In 8086 microprocessor, suppose CS is FFFFH and IP is FAB0H Then the physical memory address would be computed by multiplying CS by 16 and adding IP. i.e. Add = FFFF0 + FAB0 This sum gives an overflow as the sum cannot be stored in 20 bits. What will happen?
Asked
Active
Viewed 645 times
3
-
2The adder is only 16 bits, with carry out discarded. So it ends up "wrapping" mod 2^20 – Chris Dodd Feb 24 '20 at 03:52
-
2Chris is correct.As an addendum and not related to your question - on an 80286 (or later processor)there were more than 20 address lines (24 on an 80286, 32 or more on 80386+). ON an 80286+ with the A20 line disabled (address bit 20 always set to 0) it wraps like an 8086 processor. With A20 enabled then there is no wrapping and you can address the 64KiB-16 bytes above the 1MiB mark. So FFFF:FFFF (highest segment:offset address) would reference physical address (FFFF<<4)+FFFF=10FFEF on 80286+ with A20 enabled. On 8086 extra bit is discarded and physical memory address 0FFEF would be addressed – Michael Petch Feb 24 '20 at 04:10
1 Answers
7
For 8086 the result will be truncated to fit in 20 bits; causing it to wrap around. For example 0xFFFF0 + 0xFAB0 = 0x10FAA0 = 0xFAA0. The segmented address that points above 1 MiB then actually accesses memory in the first 64 KiB - 16 Bytes.

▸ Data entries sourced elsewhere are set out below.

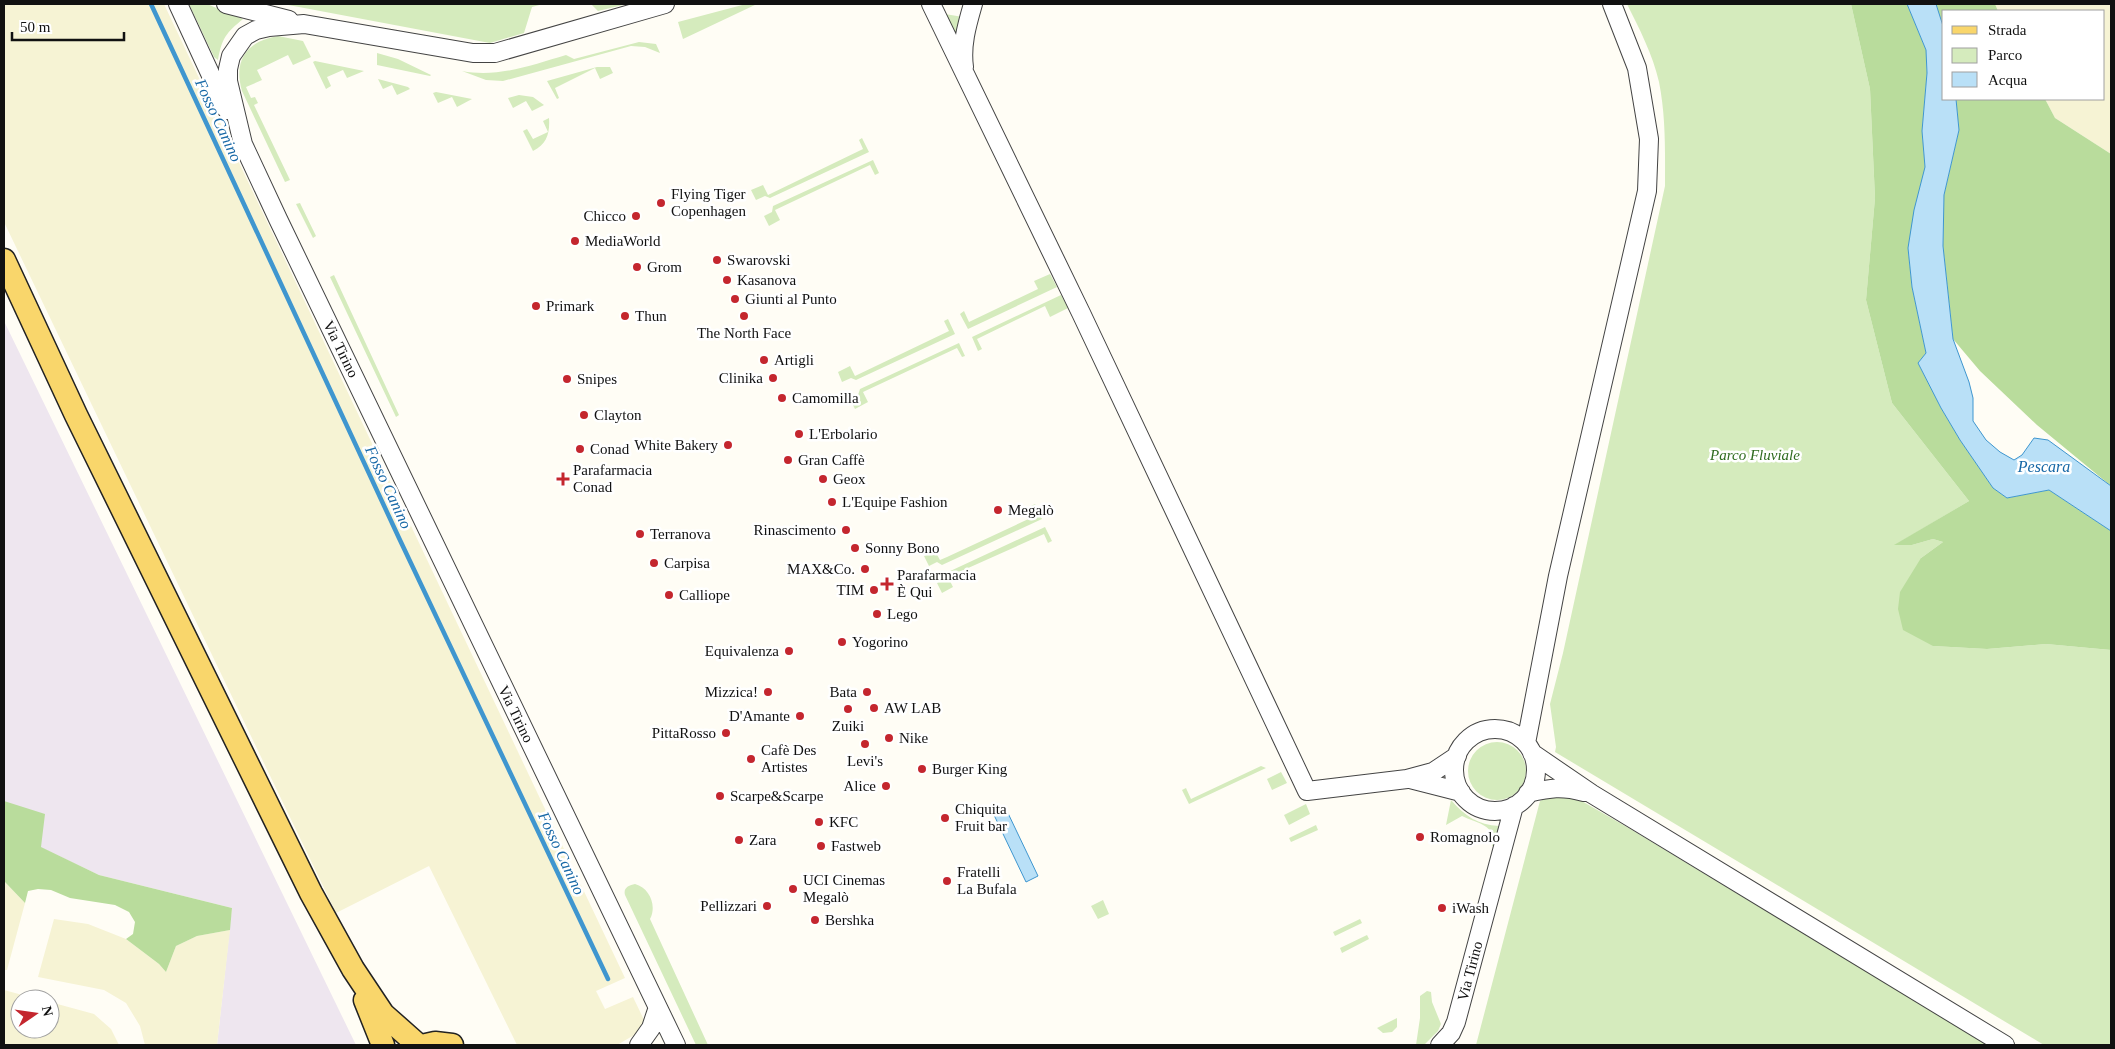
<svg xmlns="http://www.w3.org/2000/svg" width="2115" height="1049" font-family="'Times New Roman',serif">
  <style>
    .industrial { fill: #eee6ef }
    .farmland { fill: #f6f3d4 }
    .green { fill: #d5ebbd }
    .forest { fill: #b9dc9c }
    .water { fill: #b9e0f7; stroke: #3f96cf }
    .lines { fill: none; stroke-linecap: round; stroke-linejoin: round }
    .stream { stroke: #3f96cf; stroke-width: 4.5 }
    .minor-casing { stroke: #444; stroke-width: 20 }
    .major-casing { stroke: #222; stroke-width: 25 }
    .minor { stroke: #fff; stroke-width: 18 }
    .major { stroke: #f9d66b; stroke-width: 22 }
    .poi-dot { fill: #c4262e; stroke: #fff; stroke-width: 2 }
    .labels { text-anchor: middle; stroke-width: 5; stroke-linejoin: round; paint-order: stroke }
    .poi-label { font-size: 15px; fill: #111; stroke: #fff; text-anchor: start }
    .street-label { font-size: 15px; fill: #111; stroke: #fff }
    .park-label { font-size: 15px; font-style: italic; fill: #2f6b1f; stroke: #fff }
    .water-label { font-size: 16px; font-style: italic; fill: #1768a6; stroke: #fff }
  </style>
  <rect width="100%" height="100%" fill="#fffdf5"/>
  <path class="industrial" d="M 4,321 L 356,1045 L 217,1045 L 232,908 L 99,875 L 4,830 Z"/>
  <path class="farmland" d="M 4,4 L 164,4 L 625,978 L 596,991 L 605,1009 L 633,997 L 645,1022 L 636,1034 L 617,1045 L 517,1045 L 429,866 L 336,913 L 4,222 Z
    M 1995,4 L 2111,4 L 2111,154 L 2055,118 L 2045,99 L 2104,99 L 2104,11 L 1998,11 Z
    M 4,881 L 25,903 L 7,970 L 4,970 Z
    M 54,919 L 88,924 L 126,939 L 159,964 L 166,972 L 176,946 L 197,936 L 230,930 L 217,1045 L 145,1045 L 140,1026 L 126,1003 L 104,990 L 38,977 Z
    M 4,990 L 37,999 L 20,999 L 20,1029 L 50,1029 L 50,1002 L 94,1014 L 111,1029 L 119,1045 L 4,1045 Z"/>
  <path class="green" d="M 189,4 L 207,4 L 243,19 C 226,33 222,38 218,60 L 214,57 Z
    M 283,4 L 543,4 L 532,7 L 524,33 L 490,43 Z
    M 591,4 L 627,4 L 598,11 Z
    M 746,4 L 757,4 L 683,39 L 678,22 Z
    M 1627,4 L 1851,4 L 1870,89 L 1875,198 L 1866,300 L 1892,403 L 1969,501 L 1895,545 L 1912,545 L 1933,539 L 1943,542 L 1921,558 L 1933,646 L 1987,649 L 2046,644 L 2111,650 L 2111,1045 L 2044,1045 L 1555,752 L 1556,747 L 1550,704 L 1563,653 L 1665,186 C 1665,152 1666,117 1659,82 C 1653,55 1639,28 1627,4 Z
    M 945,14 L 963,17 L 957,37 L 955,37 Z
    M 278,36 L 303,41 L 311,57 L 293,65 L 288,55 L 257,70 L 262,80 L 246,87 L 251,98 L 255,97 L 258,103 L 254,105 L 290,180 L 285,182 L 242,91 C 233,60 247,41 278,36 Z
    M 639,42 L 656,44 L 660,53 L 645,47 L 631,46 L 503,81 L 486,80 L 462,71 C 498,78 532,65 566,55 L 574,59 Z
    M 377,53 L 398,59 L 431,75 L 430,76 L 377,65 Z
    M 315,61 L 364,71 L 347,78 L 343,70 L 327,77 L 331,86 L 326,89 L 313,62 Z
    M 597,67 L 610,67 L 613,73 L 600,79 L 595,68 L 555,88 L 559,98 L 557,99 L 547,81 Z
    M 378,79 L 408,87 L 410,89 L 397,95 L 392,85 L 383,89 Z
    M 436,92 L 472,99 L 457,107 L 452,97 L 438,103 L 433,93 Z
    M 519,95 L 533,97 L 544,105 L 532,111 L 526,101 L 513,108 L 508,98 Z
    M 549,118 C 550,133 547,144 533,151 L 523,131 L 527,129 L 533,139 L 548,132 L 543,121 Z
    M 862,138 L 869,152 L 770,198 L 765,196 L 756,200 L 751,190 L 763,185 L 768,195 L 863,149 L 859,140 Z
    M 873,160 L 879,173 L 875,175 L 870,165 L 775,210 L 780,220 L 769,226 L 764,216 L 772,212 L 773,206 Z
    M 300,203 L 316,236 L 313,238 L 296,204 Z
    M 1050,274 L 1057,287 L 968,329 L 960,314 L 964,311 L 969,322 L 1038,289 L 1034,281 Z
    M 334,275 L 399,415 L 396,417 L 330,277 Z
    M 1061,295 L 1068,308 L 1050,317 L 1045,306 L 977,339 L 982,349 L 978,351 L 972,337 Z
    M 948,319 L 955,334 L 856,380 L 851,378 L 842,382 L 838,372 L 850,366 L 855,376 L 949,331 L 944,321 Z
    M 959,343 L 965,356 L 962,357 L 957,348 L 863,392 L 868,402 L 855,409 L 850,399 L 858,395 L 860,389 Z
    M 1035,504 L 1042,519 L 942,565 L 937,562 L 929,566 L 924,556 L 935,551 L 940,560 L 947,557 L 1035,516 L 1031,506 Z
    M 1045,527 L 1052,541 L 1048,543 L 1044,534 L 948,577 L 953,587 L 942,593 L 937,583 L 944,579 L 946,573 Z
    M1468 771a29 29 0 1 1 58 0a29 29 0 1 1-58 0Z
    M 1261,766 L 1266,768 L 1189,804 L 1182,790 L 1186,788 L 1191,799 Z
    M 1281,772 L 1287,783 L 1272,790 L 1267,779 Z
    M 1556,794 L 1580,800 L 1632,830 L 1988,1045 L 1476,1045 L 1540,801 Z
    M 1451,800 C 1465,816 1478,825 1499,826 L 1495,846 L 1492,846 C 1496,824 1478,824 1462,816 L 1446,825 Z
    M 1306,804 L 1310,814 L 1289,825 L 1284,815 Z
    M 1316,825 L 1318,830 L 1291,842 L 1289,838 Z
    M 635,884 C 650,888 657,906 650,919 L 708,1045 L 696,1045 L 625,895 C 623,888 629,885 635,884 Z
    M 1103,900 L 1109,914 L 1098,919 L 1091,906 Z
    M 1360,919 L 1362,923 L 1335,936 L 1333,932 Z
    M 1367,935 L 1369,939 L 1342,953 L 1340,948 Z
    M 1427,991 L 1431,992 L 1432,1002 L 1441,1024 L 1438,1031 L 1424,1045 L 1416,1045 L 1420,1018 L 1420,996 Z
    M 1397,1018 L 1397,1027 L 1392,1032 L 1383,1033 L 1377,1028 Z"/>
  <path class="forest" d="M 1851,4 L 1907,4 L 1926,50 L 1927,73 L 1922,131 L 1925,167 L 1908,248 L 1912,287 L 1926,353 L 1918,363 L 1941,408 L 1960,440 L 1993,488 L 2007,498 L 2049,490 L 2111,531 L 2111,650 L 2046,644 L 1987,649 L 1933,646 L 1903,630 L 1898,609 L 1900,592 L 1921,558 L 1943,542 L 1933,539 L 1912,545 L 1894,545 L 1969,501 L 1892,403 L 1866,300 L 1875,198 L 1870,89 Z
    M 1936,4 L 1995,4 L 1998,11 L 1944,11 L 1944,29 Z
    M 1956,99 L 2045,99 L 2055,118 L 2111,154 L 2111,486 L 2037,425 L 1980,371 L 1953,339 L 1943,246 L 1944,195 L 1959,130 Z
    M 4,801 L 45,814 L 41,847 L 99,875 L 232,908 L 230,930 L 197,936 L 176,946 L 166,972 L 159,964 L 126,939 L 133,934 L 135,922 L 129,912 L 115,905 L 70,898 L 51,890 L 38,889 L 28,891 L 25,903 L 4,881 Z"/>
  <path class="water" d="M 1907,4 L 1936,4 L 1944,29 L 1944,99 L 1956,99 L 1959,130 L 1944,195 L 1943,246 L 1953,339 L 1969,382 L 1973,398 L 1973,421 L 1986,440 L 2000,452 L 2014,460 L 2022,455 L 2034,438 L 2048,440 L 2111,486 L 2111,531 L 2049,490 L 2007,498 L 1993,488 L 1960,440 L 1941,408 L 1918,363 L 1926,353 L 1912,287 L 1908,248 L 1914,210 L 1925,167 L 1922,131 L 1927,73 L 1926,50 Z
    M 1006,809 L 1038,876 L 1026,882 L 994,815 Z"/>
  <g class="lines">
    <path class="stream" d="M 151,4 L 399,538 L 608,979"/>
    <defs>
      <path id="minor" d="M 178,4 L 227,110
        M 226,4 L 289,20
        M 665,4 L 495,53 L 473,53 L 304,24 L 269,27 L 256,30 L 245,36 L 231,56 L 228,69 L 228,81 L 243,144 L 278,219 L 676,1045
        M 931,4 L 1081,313 L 1307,791 L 1407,779 L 1433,772 L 1457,756
        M 964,67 C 961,45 967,25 973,4
        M1454 770a41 41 0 1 1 82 0a41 41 0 1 1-82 0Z
        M 1526,743 L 1558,576 L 1647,191 L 1649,139 L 1637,68 L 1612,4
        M 1532,753 L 1592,794 L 2005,1045
        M 1410,779 L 1461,792
        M 1528,793 C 1551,788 1561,786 1584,792
        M 639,1045 L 651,1028 L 657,1010
        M 1440,1045 L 1451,1033 L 1456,1022 L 1514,806"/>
      <path id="major" d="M 4,260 L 76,415 L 311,893 L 353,969 L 383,1014 L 418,1045
        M 365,1000 L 383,1045
        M 426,1045 L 435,1043 L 452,1045"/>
    </defs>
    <use href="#minor" class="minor-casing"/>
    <use href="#major" class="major-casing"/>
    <use href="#minor" class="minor"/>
    <use href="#major" class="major"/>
  </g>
  <g class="poi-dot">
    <circle cx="661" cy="203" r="5"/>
    <circle cx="636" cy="216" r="5"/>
    <circle cx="575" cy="241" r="5"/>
    <circle cx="717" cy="260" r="5"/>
    <circle cx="637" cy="267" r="5"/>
    <circle cx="727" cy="280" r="5"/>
    <circle cx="735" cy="299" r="5"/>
    <circle cx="536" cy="306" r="5"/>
    <circle cx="625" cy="316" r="5"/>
    <circle cx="744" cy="316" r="5"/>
    <circle cx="764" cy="360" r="5"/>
    <circle cx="773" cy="378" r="5"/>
    <circle cx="567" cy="379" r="5"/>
    <circle cx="782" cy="398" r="5"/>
    <circle cx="584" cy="415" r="5"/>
    <circle cx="799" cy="434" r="5"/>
    <circle cx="728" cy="445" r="5"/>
    <circle cx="580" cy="449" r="5"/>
    <circle cx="788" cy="460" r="5"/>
    <path d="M560.5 471.5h5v5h5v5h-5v5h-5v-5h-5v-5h5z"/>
    <circle cx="823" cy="479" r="5"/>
    <circle cx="832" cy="502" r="5"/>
    <circle cx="998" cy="510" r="5"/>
    <circle cx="846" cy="530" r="5"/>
    <circle cx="640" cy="534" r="5"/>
    <circle cx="855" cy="548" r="5"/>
    <circle cx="654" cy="563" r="5"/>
    <circle cx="865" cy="569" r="5"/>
    <path d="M884.5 576.5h5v5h5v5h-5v5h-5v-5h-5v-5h5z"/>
    <circle cx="874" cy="590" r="5"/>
    <circle cx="669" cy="595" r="5"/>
    <circle cx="877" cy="614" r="5"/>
    <circle cx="842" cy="642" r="5"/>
    <circle cx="789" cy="651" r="5"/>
    <circle cx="768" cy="692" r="5"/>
    <circle cx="867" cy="692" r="5"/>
    <circle cx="874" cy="708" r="5"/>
    <circle cx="848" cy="709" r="5"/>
    <circle cx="800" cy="716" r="5"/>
    <circle cx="726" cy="733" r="5"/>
    <circle cx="889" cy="738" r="5"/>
    <circle cx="865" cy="744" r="5"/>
    <circle cx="751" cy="759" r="5"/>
    <circle cx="922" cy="769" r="5"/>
    <circle cx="886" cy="786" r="5"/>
    <circle cx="720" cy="796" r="5"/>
    <circle cx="945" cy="818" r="5"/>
    <circle cx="819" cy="822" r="5"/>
    <circle cx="1420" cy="837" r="5"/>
    <circle cx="739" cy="840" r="5"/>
    <circle cx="821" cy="846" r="5"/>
    <circle cx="947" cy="881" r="5"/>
    <circle cx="793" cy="889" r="5"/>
    <circle cx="767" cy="906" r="5"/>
    <circle cx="1442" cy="908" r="5"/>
    <circle cx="815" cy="920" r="5"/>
  </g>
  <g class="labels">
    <g class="poi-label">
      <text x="671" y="199">Flying Tiger<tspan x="671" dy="17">Copenhagen</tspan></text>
      <text x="626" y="221" text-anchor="end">Chicco</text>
      <text x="585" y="246">MediaWorld</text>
      <text x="727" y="265">Swarovski</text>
      <text x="647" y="272">Grom</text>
      <text x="737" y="285">Kasanova</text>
      <text x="745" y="304">Giunti al Punto</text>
      <text x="546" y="311">Primark</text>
      <text x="635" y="321">Thun</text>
      <text x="744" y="338" text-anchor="middle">The North Face</text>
      <text x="774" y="365">Artigli</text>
      <text x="763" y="383" text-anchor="end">Clinika</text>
      <text x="577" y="384">Snipes</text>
      <text x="792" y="403">Camomilla</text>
      <text x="594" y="420">Clayton</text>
      <text x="809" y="439">L'Erbolario</text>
      <text x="718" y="450" text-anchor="end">White Bakery</text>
      <text x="590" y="454">Conad</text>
      <text x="798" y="465">Gran Caffè</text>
      <text x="573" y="475">Parafarmacia<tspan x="573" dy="17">Conad</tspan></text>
      <text x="833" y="484">Geox</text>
      <text x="842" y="507">L'Equipe Fashion</text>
      <text x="1008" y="515">Megalò</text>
      <text x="836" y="535" text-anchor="end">Rinascimento</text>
      <text x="650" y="539">Terranova</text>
      <text x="865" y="553">Sonny Bono</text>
      <text x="664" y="568">Carpisa</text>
      <text x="855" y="574" text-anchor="end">MAX&amp;Co.</text>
      <text x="897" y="580">Parafarmacia<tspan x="897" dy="17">È Qui</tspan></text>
      <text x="864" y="595" text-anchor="end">TIM</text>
      <text x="679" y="600">Calliope</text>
      <text x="887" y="619">Lego</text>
      <text x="852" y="647">Yogorino</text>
      <text x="779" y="656" text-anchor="end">Equivalenza</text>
      <text x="758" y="697" text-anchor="end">Mizzica!</text>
      <text x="857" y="697" text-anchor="end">Bata</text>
      <text x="884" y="713">AW LAB</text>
      <text x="790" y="721" text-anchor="end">D'Amante</text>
      <text x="848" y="731" text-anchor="middle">Zuiki</text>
      <text x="716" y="738" text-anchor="end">PittaRosso</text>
      <text x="899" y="743">Nike</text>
      <text x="761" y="755">Cafè Des<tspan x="761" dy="17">Artistes</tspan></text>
      <text x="865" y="766" text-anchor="middle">Levi's</text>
      <text x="932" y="774">Burger King</text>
      <text x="876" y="791" text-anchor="end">Alice</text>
      <text x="730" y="801">Scarpe&amp;Scarpe</text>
      <text x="955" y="814">Chiquita<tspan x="955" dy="17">Fruit bar</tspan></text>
      <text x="829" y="827">KFC</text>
      <text x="1430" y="842">Romagnolo</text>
      <text x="749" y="845">Zara</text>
      <text x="831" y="851">Fastweb</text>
      <text x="957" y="877">Fratelli<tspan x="957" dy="17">La Bufala</tspan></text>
      <text x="803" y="885">UCI Cinemas<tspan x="803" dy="17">Megalò</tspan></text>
      <text x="757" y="911" text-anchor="end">Pellizzari</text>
      <text x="1452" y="913">iWash</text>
      <text x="825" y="925">Bershka</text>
    </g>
    <g class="street-label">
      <text transform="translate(341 349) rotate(64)" y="5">Via Tirino</text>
      <text transform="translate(516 714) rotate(64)" y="5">Via Tirino</text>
      <text transform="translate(1470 971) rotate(-75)" y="5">Via Tirino</text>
    </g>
    <g class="park-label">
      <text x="1755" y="460">Parco Fluviale</text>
    </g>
    <g class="water-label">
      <text transform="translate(219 120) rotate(65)" y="6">Fosso Canino</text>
      <text x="2044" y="472">Pescara</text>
      <text transform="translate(389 487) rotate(65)" y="6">Fosso Canino</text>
      <text transform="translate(562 853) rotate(65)" y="6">Fosso Canino</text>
    </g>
  </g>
  <rect width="2115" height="1049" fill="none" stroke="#111111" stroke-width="10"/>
  <rect x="1942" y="10" width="162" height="90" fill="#ffffff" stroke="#a0a0a0"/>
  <rect x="1952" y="26" width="25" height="8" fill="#f9d66b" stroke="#a0a0a0"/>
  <text x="1988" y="35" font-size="15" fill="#111111">Strada</text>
  <rect x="1952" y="48" width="25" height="15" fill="#d5ebbd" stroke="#a0a0a0"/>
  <text x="1988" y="60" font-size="15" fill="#111111">Parco</text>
  <rect x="1952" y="72" width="25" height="15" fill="#b9e0f7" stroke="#a0a0a0"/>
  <text x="1988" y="85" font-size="15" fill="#111111">Acqua</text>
  <g transform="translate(35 1014) rotate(77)"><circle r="24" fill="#ffffff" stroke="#a0a0a0"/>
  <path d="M0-4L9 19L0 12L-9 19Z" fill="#c4262e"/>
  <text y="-8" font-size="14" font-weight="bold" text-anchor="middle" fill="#111111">N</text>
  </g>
  <path d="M12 32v8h112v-8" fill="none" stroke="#111111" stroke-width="2.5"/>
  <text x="20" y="32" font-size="15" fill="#111111" stroke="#ffffff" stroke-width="4" paint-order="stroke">50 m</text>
</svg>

Newer 80x86 CPUs (starting with 80286) support wider physical addresses and don't truncate; but to uphold backward compatibility the old behavior was simulated by having a programmable "A20 gate" (that was originally outside the CPU) to mask off the 21st address bit (A20) if "A20 gate" is disabled. Because of this, for newer CPUs with "A20 gate" enabled, you can access almost 64 KiB more physical address space in real mode (up to 0xFFFF:0xFFFF = 0x10FFEF, or 65520 bytes more than the original 1 MiB). This is called the High Memory Area.